_Task to carry out_.
The result should be an exact copy of the entries that follow, with no pictures included.

[Data in this exercise — start]

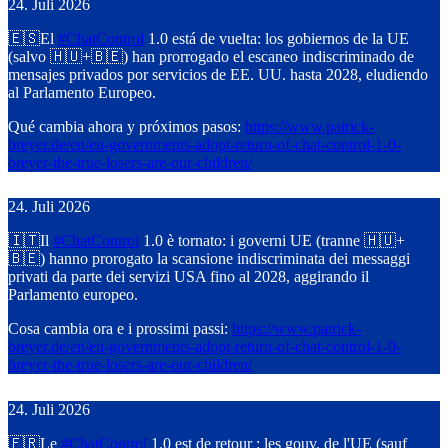
24. Juli 2026
🇪🇸El
#
ChatControl
1.0 está de vuelta: los gobiernos de la UE
(salvo 🇭🇺+🇧🇪) han prorrogado el escaneo indiscriminado de
mensajes privados por servicios de EE. UU. hasta 2028, eludiendo
al Parlamento Europeo.
Qué cambia ahora y próximos pasos:
https://www.
patrick-
breyer.de/en/eu-govern
ments-adopt-return-of-chat-control-1-0-
breyer-the-true-losers-are-our-children/
24. Juli 2026
🇮🇹Il
#
ChatControl
1.0 è tornato: i governi UE (tranne 🇭🇺+
🇧🇪) hanno prorogato la scansione indiscriminata dei messaggi
privati da parte dei servizi USA fino al 2028, aggirando il
Parlamento europeo.
Cosa cambia ora e i prossimi passi:
https://www.
patrick-
breyer.de/en/eu-govern
ments-adopt-return-of-chat-control-1-0-
breyer-the-true-losers-are-our-children/
24. Juli 2026
🇫🇷Le
#
ChatControl
1.0 est de retour : les gouv. de l'UE (sauf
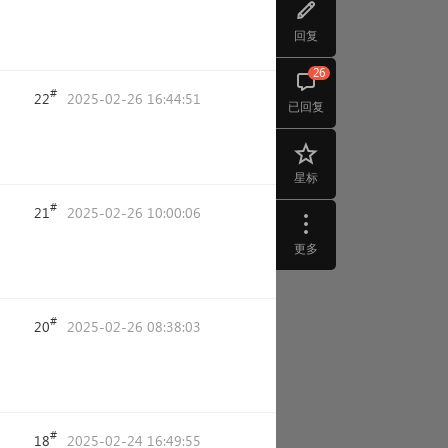
回复
26
#
22
2025-02-26 16:44:51
已回复
星标
#
21
2025-02-26 10:00:06
更多
#
20
2025-02-26 08:38:03
#
18
2025-02-24 16:49:55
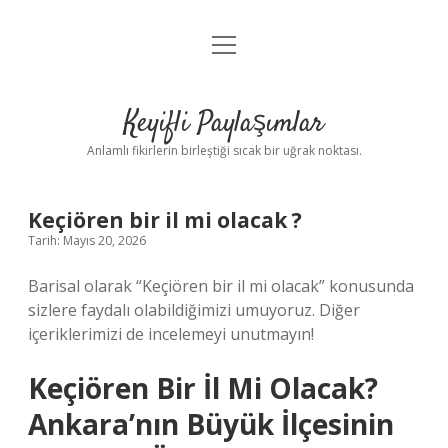
menüyü
Anasayfa
aç
Gizlilik Politikası
Keyifli Paylaşımlar
Yasal Uyarı
Anlamlı fikirlerin birleştiği sıcak bir uğrak noktası.
Hakkımızda
Keçiören bir il mi olacak ?
Tarih: Mayıs 20, 2026
Barisal olarak “Keçiören bir il mi olacak” konusunda
sizlere faydalı olabildiğimizi umuyoruz. Diğer
içeriklerimizi de incelemeyi unutmayın!
Keçiören Bir İl Mi Olacak?
Ankara’nın Büyük İlçesinin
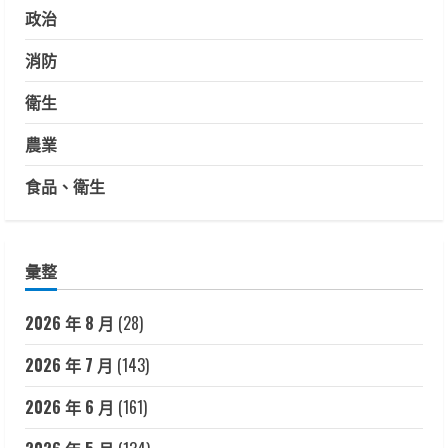
政治
消防
衛生
農業
食品、衛生
彙整
2026 年 8 月
(28)
2026 年 7 月
(143)
2026 年 6 月
(161)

[Data in this exercise — finish]

_Output of the exercise_.
24. Juli 2026
🇪🇸El
#
ChatControl
1.0 está de vuelta: los gobiernos de la UE
(salvo 🇭🇺+🇧🇪) han prorrogado el escaneo indiscriminado de
mensajes privados por servicios de EE. UU. hasta 2028, eludiendo
al Parlamento Europeo.
Qué cambia ahora y próximos pasos:
https://www.
patrick-
breyer.de/en/eu-govern
ments-adopt-return-of-chat-control-1-0-
breyer-the-true-losers-are-our-children/
24. Juli 2026
🇮🇹Il
#
ChatControl
1.0 è tornato: i governi UE (tranne 🇭🇺+
🇧🇪) hanno prorogato la scansione indiscriminata dei messaggi
privati da parte dei servizi USA fino al 2028, aggirando il
Parlamento europeo.
Cosa cambia ora e i prossimi passi:
https://www.
patrick-
breyer.de/en/eu-govern
ments-adopt-return-of-chat-control-1-0-
breyer-the-true-losers-are-our-children/
24. Juli 2026
🇫🇷Le
#
ChatControl
1.0 est de retour : les gouv. de l'UE (sauf
回复
26
#
22
2025-02-26 16:44:51
已回复
星标
#
21
2025-02-26 10:00:06
更多
#
20
2025-02-26 08:38:03
#
18
2025-02-24 16:49:55
menüyü
Anasayfa
aç
Gizlilik Politikası
Keyifli Paylaşımlar
Yasal Uyarı
Anlamlı fikirlerin birleştiği sıcak bir uğrak noktası.
Hakkımızda
Keçiören bir il mi olacak ?
Tarih: Mayıs 20, 2026
Barisal olarak “Keçiören bir il mi olacak” konusunda
sizlere faydalı olabildiğimizi umuyoruz. Diğer
içeriklerimizi de incelemeyi unutmayın!
Keçiören Bir İl Mi Olacak?
Ankara’nın Büyük İlçesinin
政治
消防
衛生
農業
食品、衛生
彙整
2026 年 8 月
(28)
2026 年 7 月
(143)
2026 年 6 月
(161)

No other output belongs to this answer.